Kapalı İstiare (İstiareyi Mekniyye)
Benzetme öğelerinden yalnız benzeyenle (müşebbeh-müstearı leh) ve benzeme yönü (karine) ile yapılan istiaredir. Kapalı istiarede benzetilen söylenmeyerek gizili tutulur. Mitoloji, bilim ve metafizik gibi pek çok disiplin, kapalı istiareler yoluyla dünya edebiyatının epistemolojik altyapısını oluşturmuştur.
Genel
Benzetmenin temel öğelerinden yalnızca birisiyle (müşabehet ögesi) çok sayıda benzerliği sıralayarak yapılan istiareye ise "yaygın istiare" (istiare-i temsiliyye) adı verilir. Bu tür istiarelerde kelimeler hakiki manalarında kullanılsalarda bir araya gelmeleriyle ortaya çıkan mana heyetine benzetilmek istenen başka bir mana heyeti istiare edilir. Bu yüzden bu tür istiarelere heyetlerin birbirlerine istiaresi diyebiliriz. Bu tür istiareler halk arasında yayılırsa darbı mesel olarak isimlendirilir. Türkçemizdeki birçok atasözü bu kısımda değerlendirilir. Misal: Üzüm üzüme bakarak kararır. Bu misalde bir kişinin bir başkasından etkilenmesi üzümlerin birbirlerini kararma yönünden etkilemelerine benzetilmiştir. Dikkat edilecek olursa benzetilende ve kendine benzetilende kelimeler istiare edilmemiş, belki kelimelerden oluşan kelamın ifade ettiği heyet olan manalar benzetilmiştir.[1]
Örnekler
Açık İstiare
« Bedr'in aslanları ancak bu kadar şanlı idi » |
Cümlesindeki "aslan" bu istiare çeşidine bir örnektir
« Dışarıda bir dost eli okşuyor tenimizi. » |
Cümlesinde "dost eli" rüzgâr yerine kullanılmıştır
« Dünyaya geldiğim anda
Yürüdüğüm aynı zamanda |
Dünya iki kapılı bir hana benzetilmiş ama dünya söylenmemiş yani benzeyen yok sadece benzetilen var.

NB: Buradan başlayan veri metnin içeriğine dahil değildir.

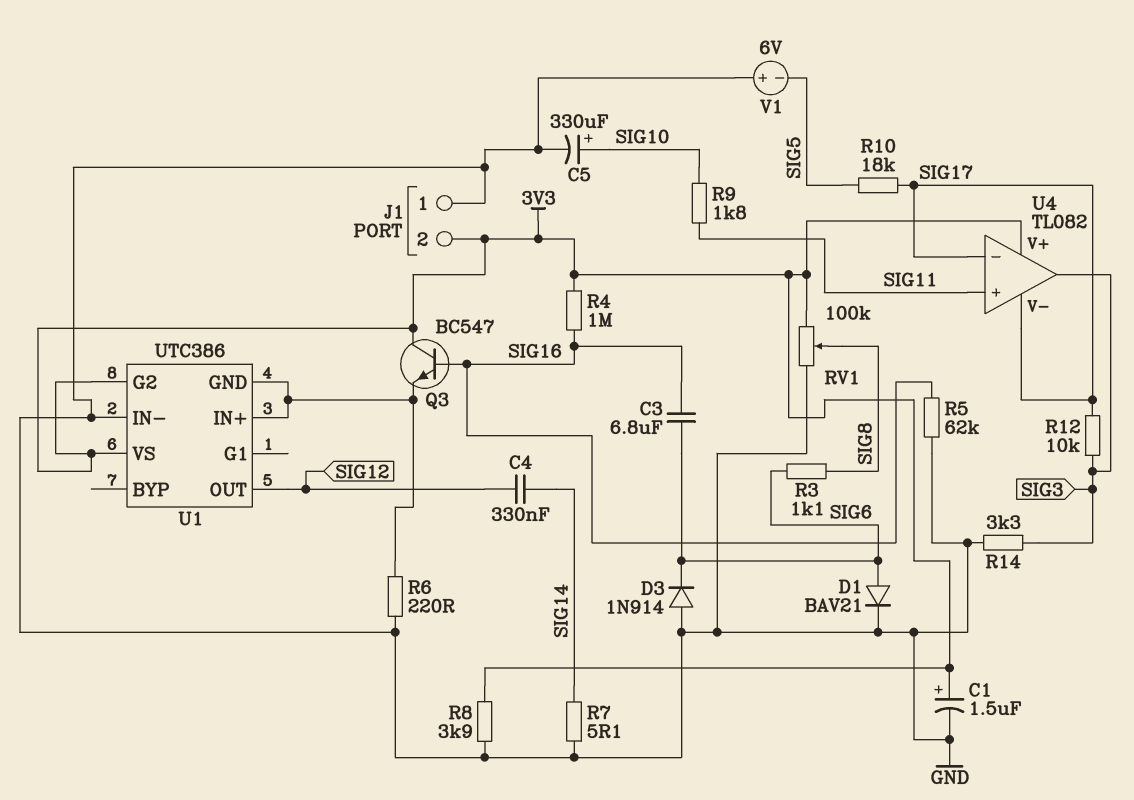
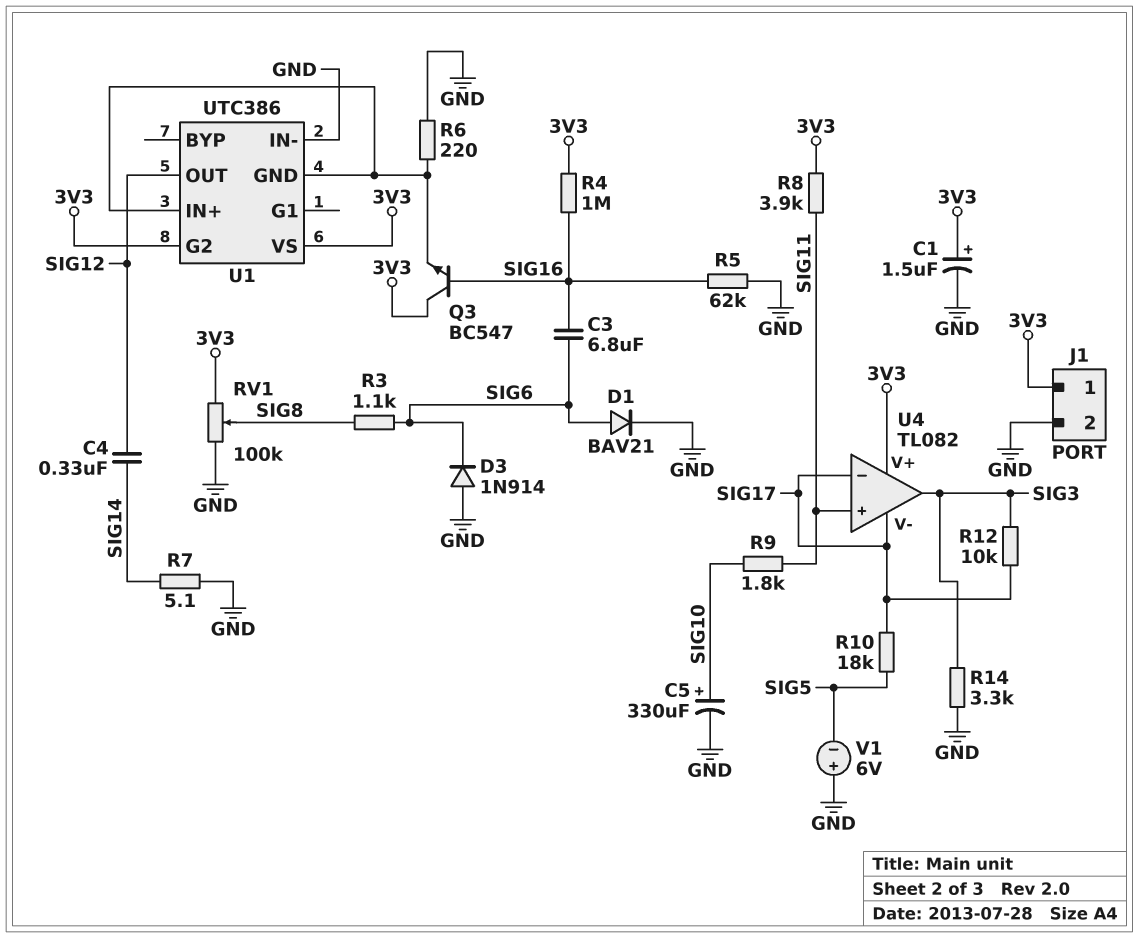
J1 pin 1: GND -> 3V3
J1 pin 2: 3V3 -> GND
R8: 3.9k (3V3, GND) -> 3.9k (3V3, SIG11)

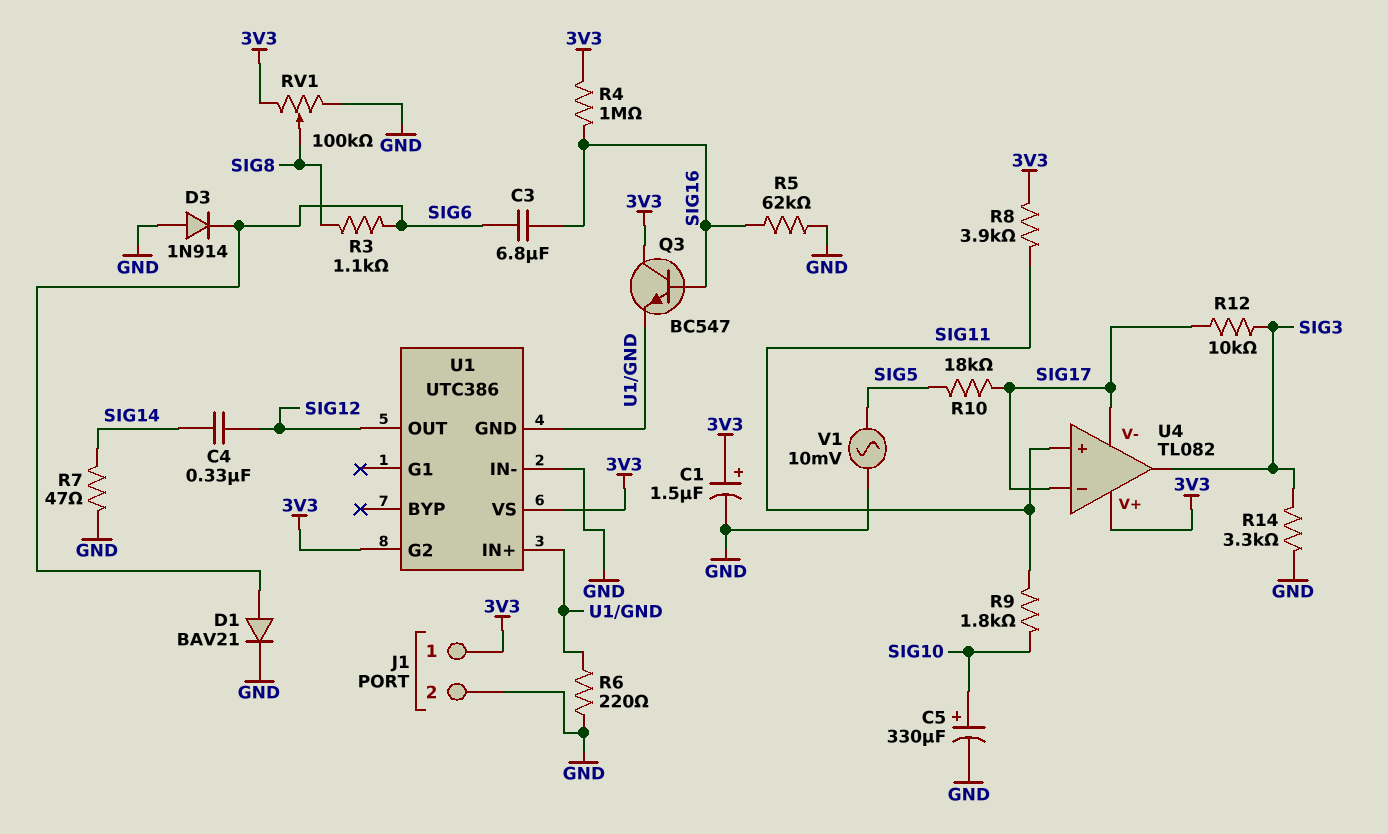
R7: 5.1 (GND, SIG14) -> 47 (GND, SIG14)
V1: 6V (plus GND, minus SIG5) -> AC 10mV (GND, SIG5)

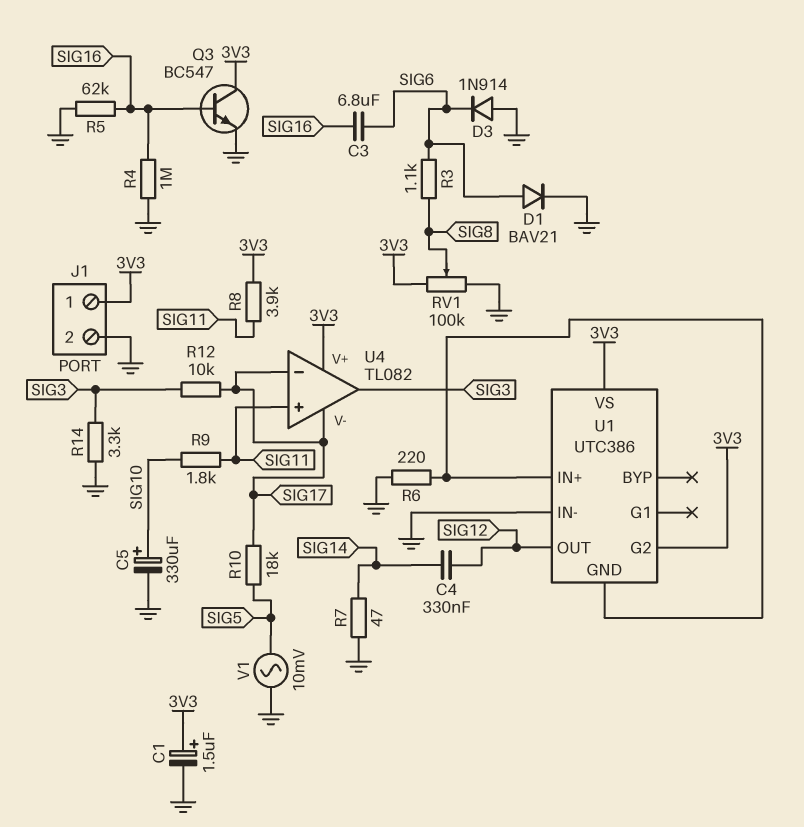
Q3: NPN BC547 (B SIG16, C 3V3, E U1/GND) -> NPN BC547 (B SIG16, C 3V3, E GND)
R4: 1M (3V3, SIG16) -> 1M (GND, SIG16)

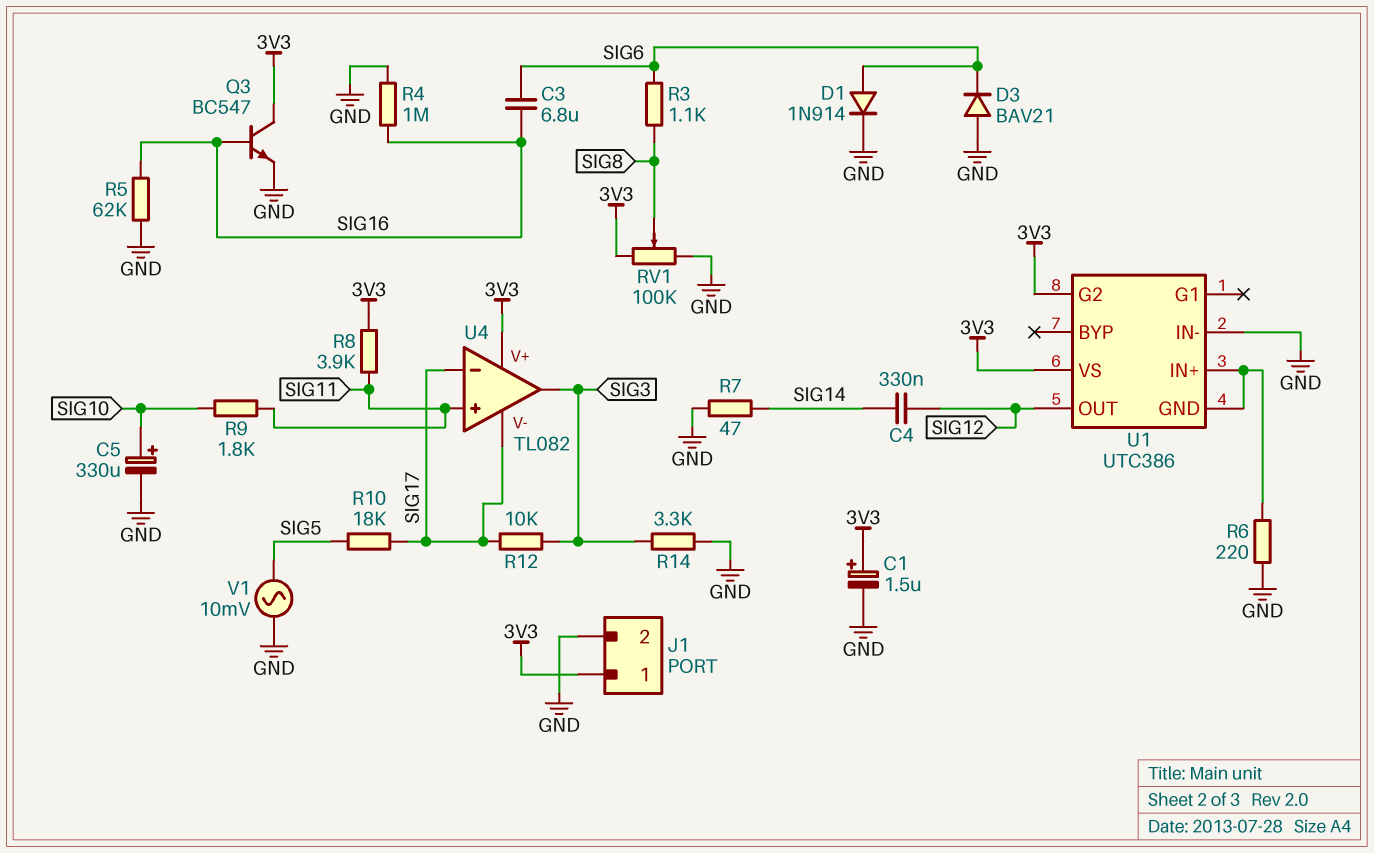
D1: diode BAV21 (A SIG6, K GND) -> diode 1N914 (A SIG6, K GND)
D3: diode 1N914 (A GND, K SIG6) -> diode BAV21 (A GND, K SIG6)

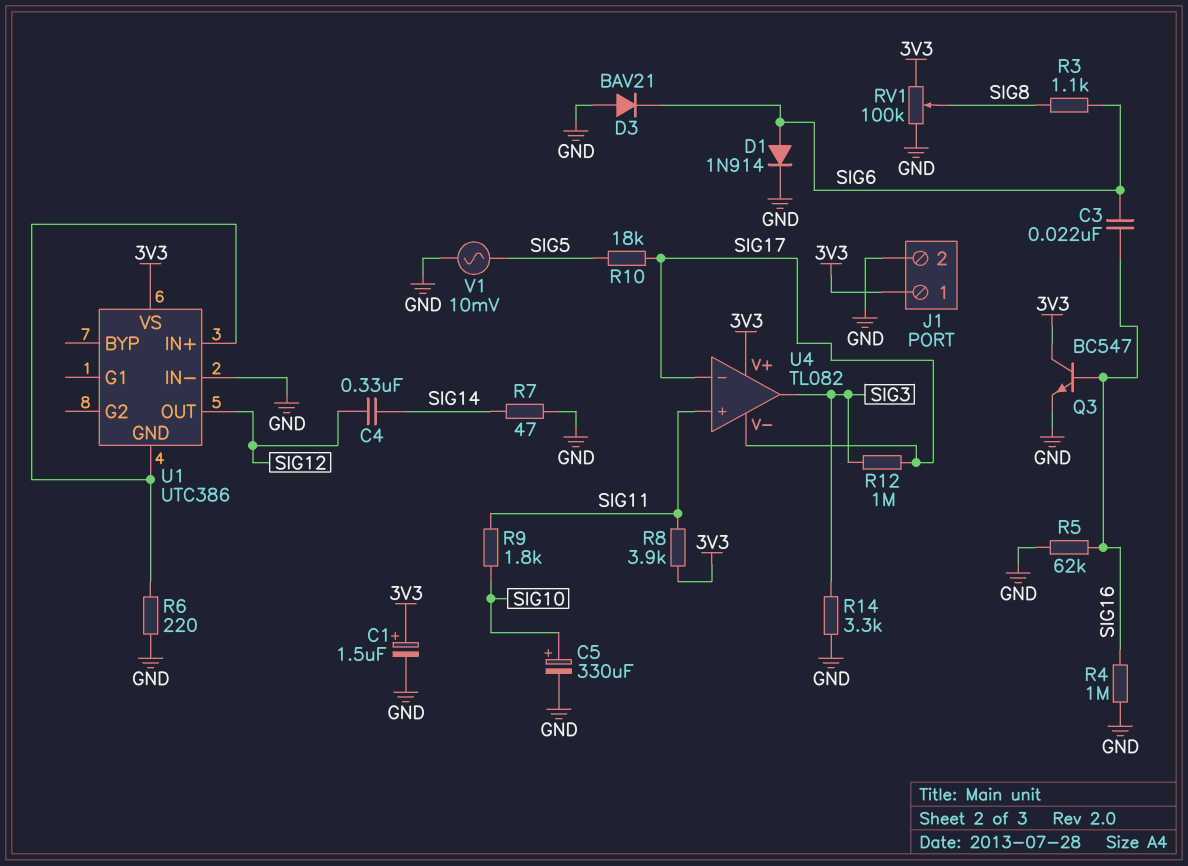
C3: 6.8uF (SIG6, SIG16) -> 22nF (SIG6, SIG16)
R12: 10k (SIG3, SIG17) -> 1M (SIG3, SIG17)
U1 pin G2: 3V3 -> none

« Aşiyân-ı murg-ı dil zülf-ı perîşânındadır Kanda olsam ey perî gönlüm senin yanındadır. » |
« Al câme ile meh-pâre maşallah » |
- Pertev Paşa
« Âh eylediğim serv-I hırâmânın içindir Kan ağladığım gonce-I handânın içindir. » |
« Kadem kadem gece teşrîfi Nâilî o mehin Cihân cihân elem-I intizâra değmez mi » |
« Gezermiş kasrın etrâfında yer yer tâze meh-rûlar Mükahhal gözlü Şîrîn sözlü Leylî yüzlü âhûlar » |
« Açıldığın haber verir ağyâra gül gibi Dâim bize nesîm-I sebük-pâ gelir gider » |
Kapalı İstiare
« Sözlerin saplama kalbime ne olur
Her taraf kırık dökük |
Dallar boynu bükük insana benzetiliyor ama kendisine benzetilen insandan söz edilmiyor. Boynu bükük sözcüğü ile insanın bir özelliği vurgulanıyor.
« Nâz ederse gamzesi uşşâk-ı zâra nâz eder Zülfi bir âşüftedir ki rûzgâra nâz eder » |
« Ki henüz gonce-ı neşküfte iken Anı dest-ı ecel itdi pâmâl » |
- Fâzıl
« Nâgehân simsiyâh olur eflâk Hayretinden düşer sükûna cihân
|
« Eşcâr-ı bâğ hırka-ı tecrîde girdiler Bâd-ı hazan çemende el aldı çenârdan » |
Yaygın İstiare
« Bin gemle bağlanan at şaha kalkıyor Gittikçe yükselen başı Allah'a kalkıyor |
Çamlıbel, milleti mağrur bir ata benzeterek çok sayıda benzerliği sıralıyor.